How We Achieve Our Goals, Part III


Before, we have seen these four goals:

  1. To improve the capacity to respond by stimulating and enriching mental images and concepts and by helping the feelings about these images to surface.
  2. To increase self understanding by healing individuals value their own person-hood and become more knowledgeable and more accurate about self-perceptions.
  3. To increase awareness of interpersonal relationships.
  4. To improve reality orientation (Hynes & Hynes-Berry, 1994).

Now, let’s examine number three – To increase awareness of interpersonal relationships.

Knowing ourselves among other humans is part of the experience, and part of knowing who we really are. By participating in the group dynamic that is bibiotherapy, (at least group bibliotherapy), the individuals are assessing themselves through interaction with others. There are three ways to accomplish this goal:

  1. Develop awareness of feelings as universal.
  2. Developing awareness of others.
  3. Develop awareness of feelings for others (Hynes & Hynes-Berry, 1994).

The first goal – Develop awareness of feelings as universal:

  • Loneliness can be overwhelming when dealing with a problem, mainly because the underlying issue is that you sense no one in the world knows how you feel at that moment. A group of peers in a bibliotherapy setting not only gives the participant the feeling of togetherness in strife, but the material itself shows that they are one of a group of people who have felt that emotion. Seeing our scenarios echoed in print gives the sensation of solidarity and validation. The author is a distant advocate. The facilitator is an active stand-in for them, responding to the feelings and thoughts of the participants.

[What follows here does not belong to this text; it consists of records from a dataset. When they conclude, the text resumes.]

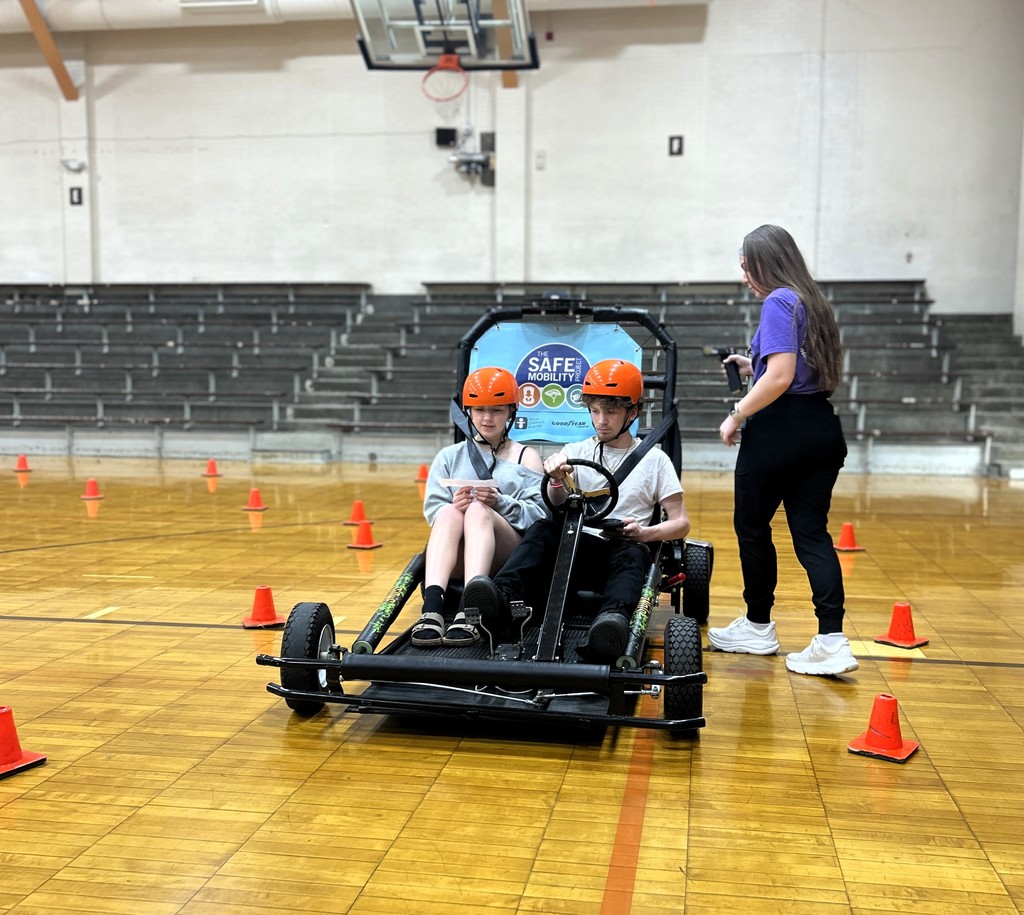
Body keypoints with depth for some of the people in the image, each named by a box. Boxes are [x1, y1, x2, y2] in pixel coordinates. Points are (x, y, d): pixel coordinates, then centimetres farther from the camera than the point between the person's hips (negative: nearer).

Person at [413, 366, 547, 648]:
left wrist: (500, 502, -16)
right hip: (458, 556, 1)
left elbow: (539, 514, 2)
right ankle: (432, 609, -52)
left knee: (478, 510, -32)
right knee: (449, 512, -31)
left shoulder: (527, 457, 17)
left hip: (509, 555, -1)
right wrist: (454, 506, -15)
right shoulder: (449, 456, 22)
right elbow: (433, 508, 8)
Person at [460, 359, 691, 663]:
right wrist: (556, 480, -22)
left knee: (632, 553, -36)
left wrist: (644, 533, -13)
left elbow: (681, 523, 7)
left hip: (624, 549, -2)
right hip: (578, 547, 2)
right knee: (543, 530, -28)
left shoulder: (654, 459, 10)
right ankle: (502, 598, -53)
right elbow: (558, 507, 0)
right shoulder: (576, 452, 15)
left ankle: (614, 619, -65)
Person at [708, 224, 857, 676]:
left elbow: (780, 376, -21)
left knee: (752, 528, 9)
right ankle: (832, 639, -3)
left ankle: (758, 627, 23)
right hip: (823, 430, 8)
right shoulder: (813, 302, 15)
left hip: (779, 430, -8)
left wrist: (737, 415, -11)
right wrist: (753, 368, 20)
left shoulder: (779, 302, -11)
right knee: (811, 532, 6)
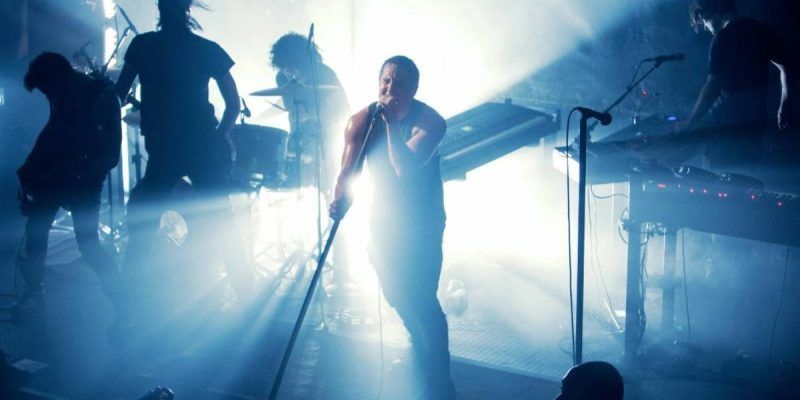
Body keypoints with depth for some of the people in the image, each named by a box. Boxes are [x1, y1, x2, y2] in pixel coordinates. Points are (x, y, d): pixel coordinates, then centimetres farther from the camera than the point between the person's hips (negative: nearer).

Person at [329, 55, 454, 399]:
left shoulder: (429, 121, -22)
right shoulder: (362, 121, -11)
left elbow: (406, 169, -35)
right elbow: (348, 171, -17)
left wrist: (392, 123, -38)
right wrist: (339, 202, -35)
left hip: (423, 223, -4)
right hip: (384, 219, 5)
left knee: (421, 300, -13)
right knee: (396, 294, 16)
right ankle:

The second goal – developing awareness of others:

  • The natural progression in this process is making the shift from being heard to hearing. This basic socialization skill may be hard for some. Listening to others gives them value, and it asserts their importance as a human being with emotions and memories and opinions. Sometimes, learning more about yourself means listening to what others have to say, and contemplate what you feel about it. What emotions do they elicit? In the group, everyone learns they can speak candidly, and with absolute safety. The fear of people’s reactions to their opinions is a big one, and within this setting it must be quelled.

The third goal – Developing awareness of feelings for others:

  • Empathy! They have been heard. They have heard others in the group. Now, they must feel something about them, for them. This peer-led dialogue is essential for group bibliotherapy, and the individuals must acquire what it means to be empathetic to others, to feel personal responsibility to them. It is a delicious sensation when it happens, to sit across from someone and ache for them or feel happy with their personal joy. It is part of the human experience that goes beyond giving someone value, it is loving and giving. It is interaction and feeling something for someone outside of ourselves.